Tesla currently has 9,723 fast charging cables in the U.S., according to the latest Department of Energy count. The other networks combined have only 7,589 public charging points, and these are much less spread out. The Tesla club is covered in Millinocket, Me., Athens, Ala. And Casper, Wyo. – all the places where Ford’s new Mustang Mach-E can struggle to run freely. While this is a challenge for Ford, it is a major obstacle for Rivian’s “electric adventure vehicles”, which are apparently heading to places wilder than the Santa Monica farmer’s market.
Plug Power
Source: US Department of Energy
There is good reason for the anemic loading map. Microeconomics for a public charging network is still a bit brutal. Profits will not appear without a lot of EV traffic; EVs will not appear without many chargers. But on a micro-micro level, there is another variable in the equation: chargers sell cars. Elon Musk saw this clearly a decade ago. When Rivian installs a charger in an electron desert like North Dakota, the revenue in return flows through a thicker tube than in a charging empire that only sells electricity.

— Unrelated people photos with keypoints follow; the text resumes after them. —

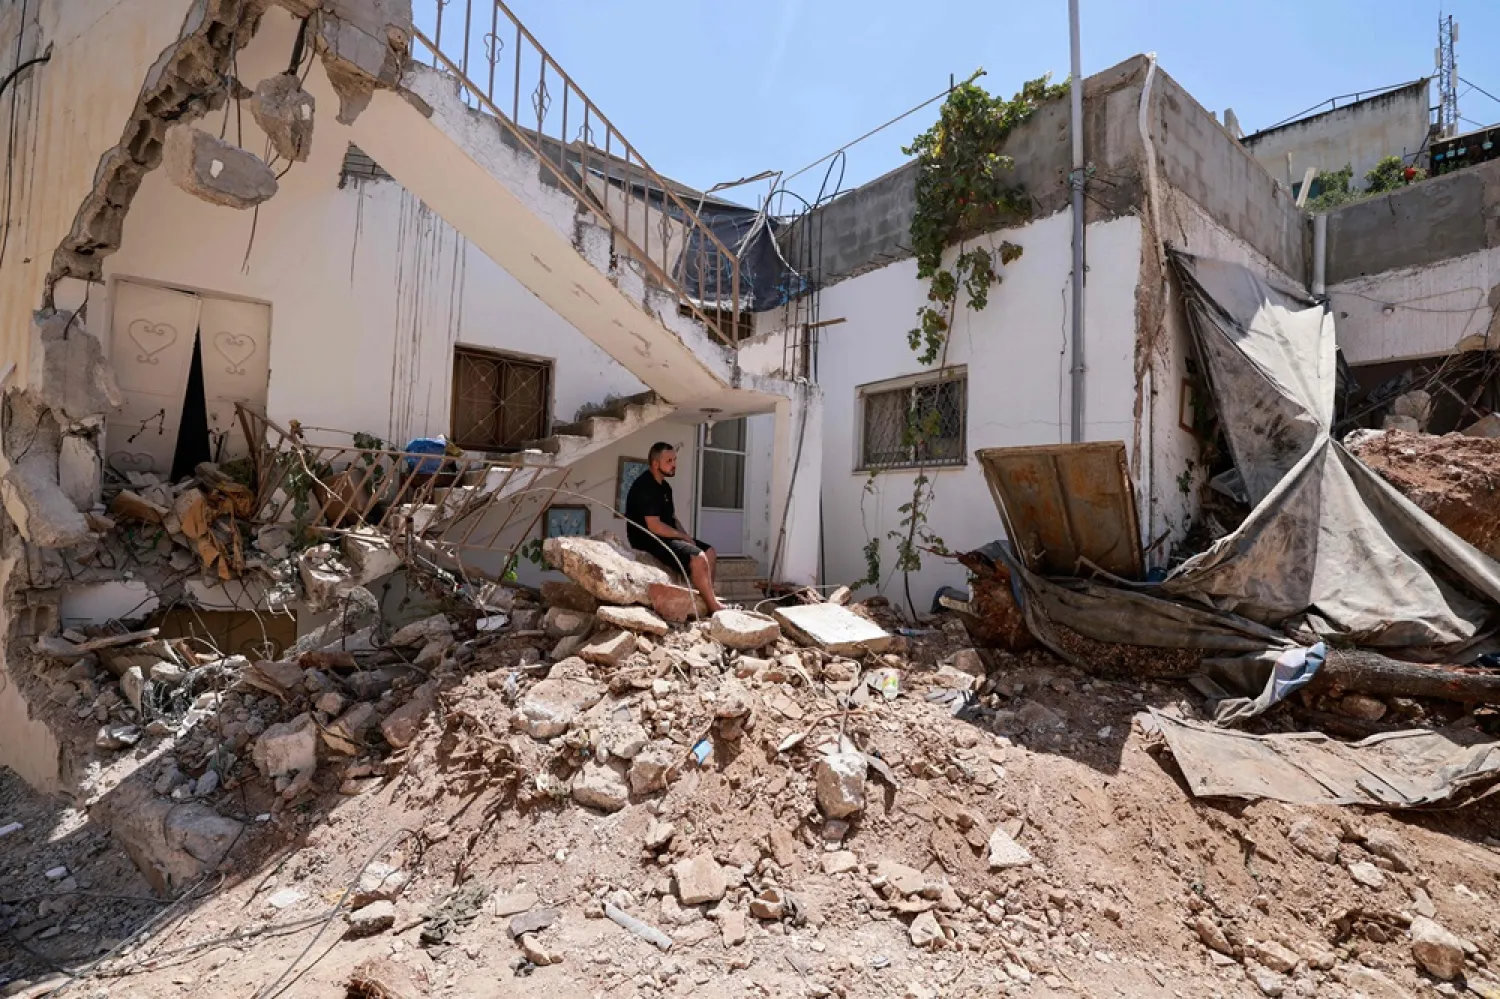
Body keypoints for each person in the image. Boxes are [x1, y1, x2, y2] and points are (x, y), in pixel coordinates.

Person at [625, 441, 725, 613]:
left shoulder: (665, 487)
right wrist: (683, 538)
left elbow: (671, 518)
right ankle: (713, 607)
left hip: (666, 535)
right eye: (669, 461)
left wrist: (687, 538)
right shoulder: (645, 486)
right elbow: (654, 526)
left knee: (710, 552)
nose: (674, 465)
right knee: (698, 557)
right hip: (649, 538)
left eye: (675, 460)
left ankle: (708, 597)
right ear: (656, 464)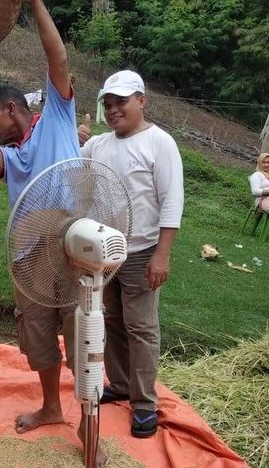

In fact, a look at Rivian’s map influences his sales ambitions. He has a series of shippers planned for Alaska, Hawaii and Michigan’s Upper Peninsula. Even Prince Edward Island and Nova Scotia will see seasons. “We can be really creative in terms of locations,” said Scaringe TechCrunch in December, “so that we can get to places that are very specific and exclusive to Rivian”.

Rivian loading map
Source: Rivian
In addition, Rivian plans to hand over keys to 100,000 delivery vans to Amazon.com over the next decade, including 10,000 by the end of next year. Undoubtedly, the retail giant would like to deploy (and charge) these platforms widely. Meanwhile, non-Rivian vehicles will be able to use the company’s slower chargers, another potential revenue stream. “Excess demand is a good problem to have,” says Ryan Fisher, an analyst at BloombergNEF, and it is worth locking up the main loading locations before EVs infiltrate the most remote locations in the country, he adds.
The current auto industry has not been so adventurous, but it has yet another variable in the equation: gas-powered revenue. These cars can still sell vehicles in places like North Dakota, where porters are in short supply. As such, the industry has largely decided to jury its own billing networks, essentially patching up a patchwork of interoperability agreements with third-party networks. Ford Motor Co., for example, connected in 2017 to Electrify America, the charging network that Volkswagen established as part of the solution to its Dieselgate emissions fraud scandal. (Public billing networks have become even more important this week for Mach-E owners, such as Ford stopped selling its $ 799 home chargers because some were not working properly.)
Finally, Rivian needs to think carefully about the long term – specifically the big, soft calculation of brand value. The company spent 12 years building the capital behind its name, and almost every step was deliberate – from making seven-minute snowboard films to appearing on an Aspen gondola for an impromptu interview. It is also hiring “guides” who will be personally assigned to connect with individual buyers.
Now, on the verge of putting the product on the market, it would certainly be easier and cheaper to outsource the billing for a third party plug in a motel parking lot, but that would be out of step with the company’s approach so far. Charging will be a big part of the Rivian’s user experience, no doubt as important as the lights, acceleration and style “Camp kitchen” that slides out of the bucket. Apparently, for Scaringe and the company, the payoff – the potential savings from ignoring the proprietary network – is not worth the risk.